Now that the election is (technically) over, I think it’s time for a mental reset, don’t you?
2020 has been the tornado that landed us all in Oz. I don’t think there’s been a more chaotic year in modern history, which included a global pandemic, riots, and one of the most important elections in the world- all within an 8 month time-frame. It’s no wonder we’re a bit frazzled.
So many have suffered on so many different levels- physically, mentally, emotionally, financially, and personally. Our businesses and jobs have suffered. Our relationships have suffered. Our kids have suffered. Heck, even our pets have suffered.
I think we’ve all had the “after the election” mentality. Things will go back to ‘normal’ after the election. Or we’ll see what happens after the election.
And, now that 2020 is coming to a close (thank God!), what do we do with ourselves? How do we pick up the pieces from the rubble in which we now sit that once resembled our lives.

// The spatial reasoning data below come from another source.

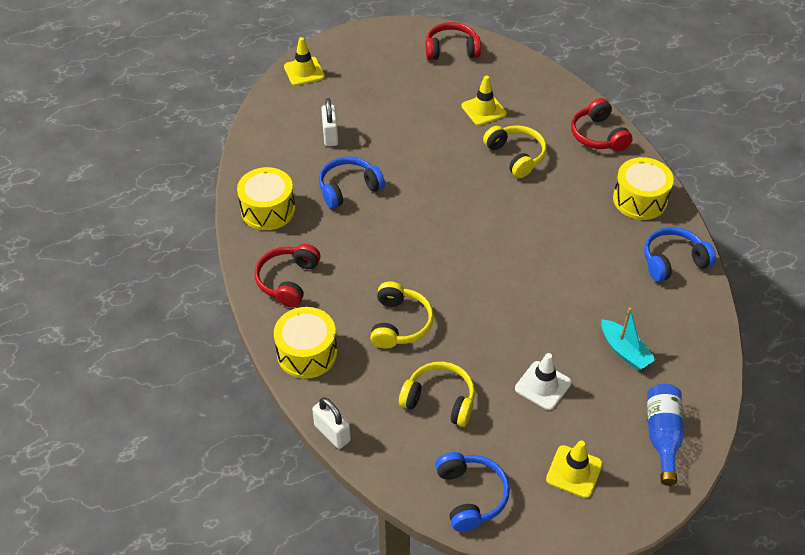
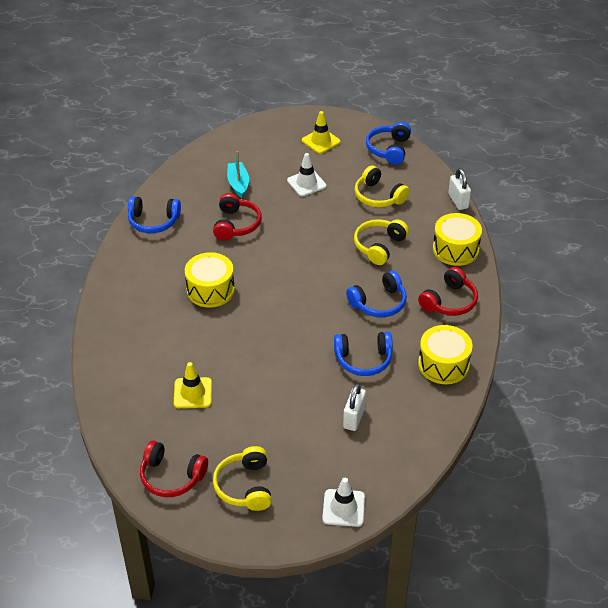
camera: 155 degrees left, 5 degrees down
yellow traffic cone [284,37,325,86] -> white traffic cone [322,478,365,527]
yellow headphones [483,125,547,178] -> yellow headphones moved to [213,446,272,511]
red headphones [571,98,632,151] -> red headphones moved to [213,193,262,240]
yellow drum [613,157,674,220] -> yellow drum moved to [185,252,235,308]
blue bottle [647,384,684,486] -> none
none -> blue headphones [346,270,407,317]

I am going to offer some advice from Mental Health America. I think what we’ve suffered through this year is nothing short of a form of PTSD- not that I would ever diminish the seriousness of what a combat veteran goes through, by all means. It can’t even compare, but on a slightly lesser scale, here are some things that can help us get back to “normal” when things return to “normal” (praying to God they do!):
- The reunion is a major event. …Maybe even bigger than the separation. With so many still on lock down and quarantined for health reasons, physically reuniting with friends and family can cause more stress in people’s lives than seclusion. That’s not to say that people aren’t happy to actually hug their friends and family members and spend time with them in person. They’re usually ecstatic. The stress comes from the changes that have taken place and concern for what life will now be like that it’s all over.
- Spend time with friends and family. For months, those closest to us have been living in fear and isolation. The only way we’ve connected with those we love is via Zoom, phone calls or social media. Make a special effort to spend time with them in person if you can.

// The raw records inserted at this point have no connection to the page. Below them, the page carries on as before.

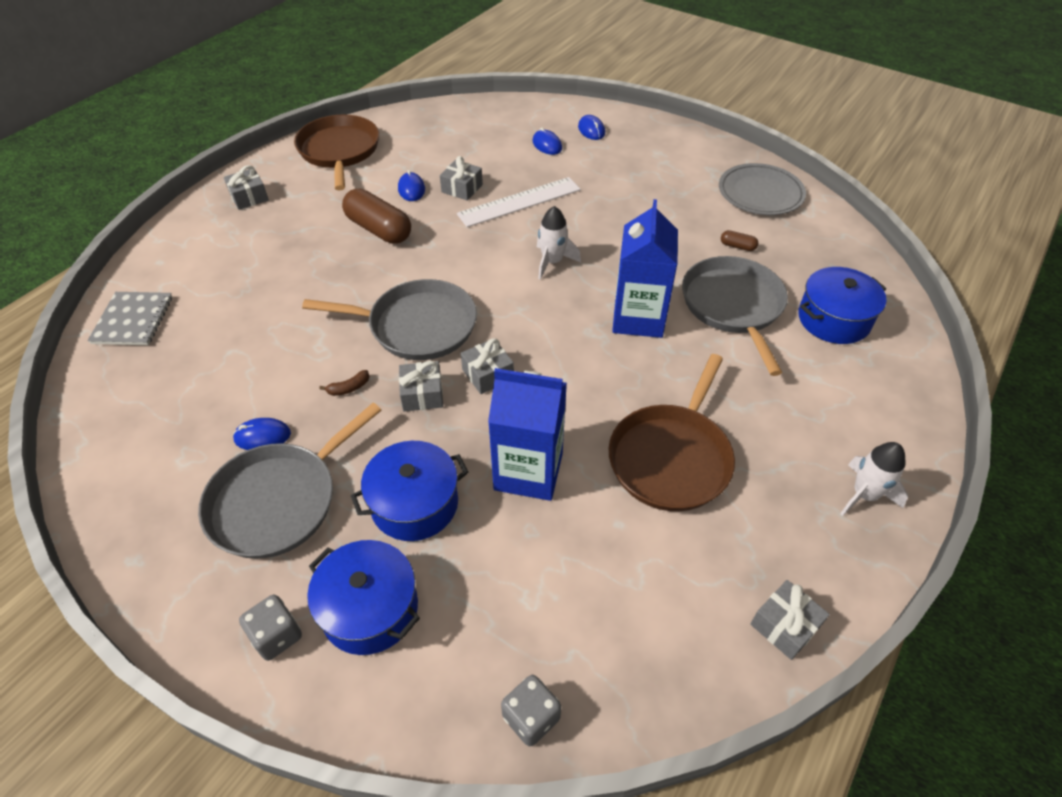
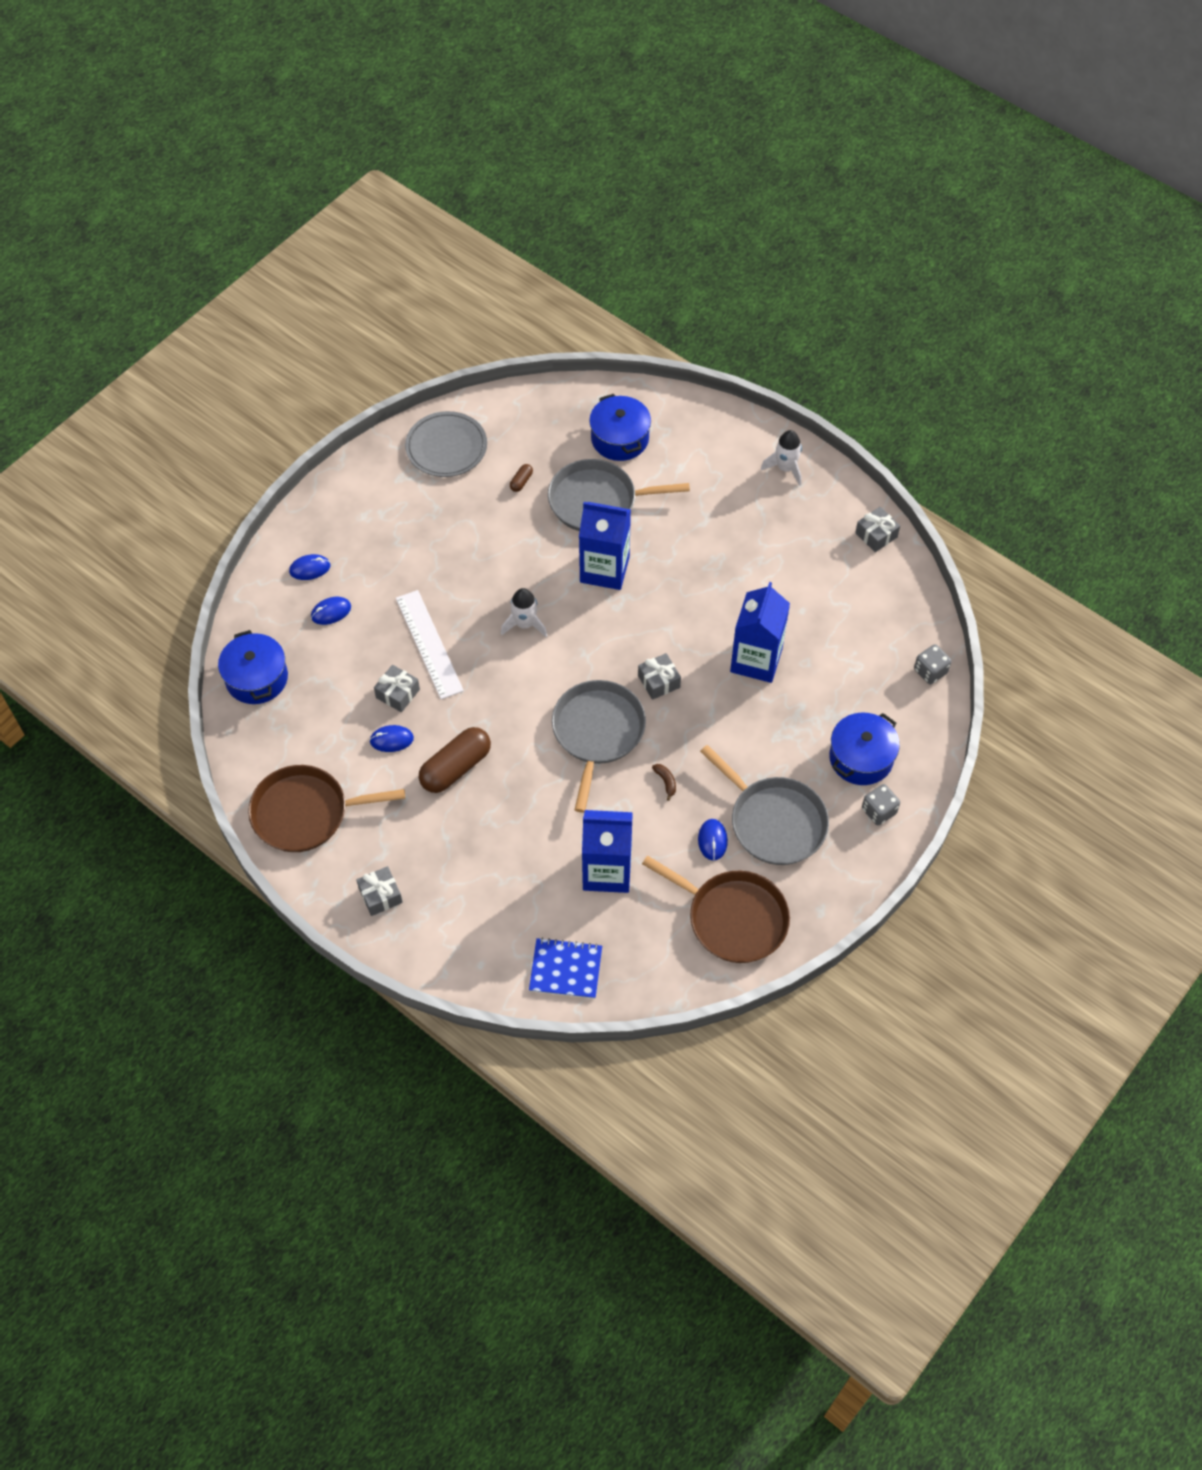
camera: 85 degrees left, 10 degrees up
grey notebook [87,292,172,345] -> blue notebook [529,938,602,999]
blue pot [351,441,468,541] -> blue pot moved to [218,630,288,704]
grey gift [399,361,443,412] -> none
brown pan [609,354,735,511] -> brown pan moved to [642,856,790,963]
none -> blue carton [582,810,633,893]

- View stress as normal. Returning to your everyday life is a major change, and change always creates stress. If accepted and handled constructively, stress can be turned into a source of excitement and enthusiasm about new beginnings, be it in business, relationships, health and fitness, or spiritually.

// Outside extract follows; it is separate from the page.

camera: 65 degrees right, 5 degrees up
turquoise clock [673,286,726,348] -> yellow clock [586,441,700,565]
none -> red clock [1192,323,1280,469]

- Go slowly. Take time to ease back into your routine. Make a list of those things that must be done. Trying to do too much too soon will only add to your stress level. Consider putting off major decisions until you’ve had plenty of time to readjust to life without a mask or quarantine.
- Communicate with others. Talking with others about your experiences and what you’ve been feeling can help relieve stress. It’s not a sign of weakness. Talk with a trusted relative, friend, faith leader, therapist, or life coach. We all need a compassionate ear and perspective to help guide us out of the turbulence.
- Practice self-care. So many have turned to exercise during this time, which is awesome. However, if you’ve had to remain in quarantine, getting the right amount of exercise has likely been challenging. Practice self-care by getting out in nature, meditating, journaling, turning off the electronics; staying away from the news and social media for a few days. Take a long, hot bath. Read a book. Be kind to yourself.
- Start the rebuilding process together. Do it as a family - even if you’ve had your political differences and unfriended someone really close to you on Facebook. Make the decision that this time will serve to make you and your family even stronger. Get involved in positive activities that encourage togetherness, compassion, and understanding.
- Expect something of a letdown. Now that you’re no longer running on pure adrenaline from the fear and uncertainty, things will begin to settle down. Now what? It’s kind of like you’ve spent all of this time planning a huge wedding, and now that it’s over, there’s a huge letdown. You might feel a bit gloomy. The heightened stress response in your brain starts to subside, so you feel a bit of a void. Enjoy it, my friend. You’ve been through a lot. It’s time to accept that part of the process and actually enjoy the calm.
I truly hope that the clouds will clear, and we can all come out in the sunlight and resume our lives from before the pandemic. Sure, there will be some things that will never go back to the way they were. Those are part of the “new normal”, but life does go on. We will go on. I just hope we call can do so with love, kindness and compassion towards ourselves and others.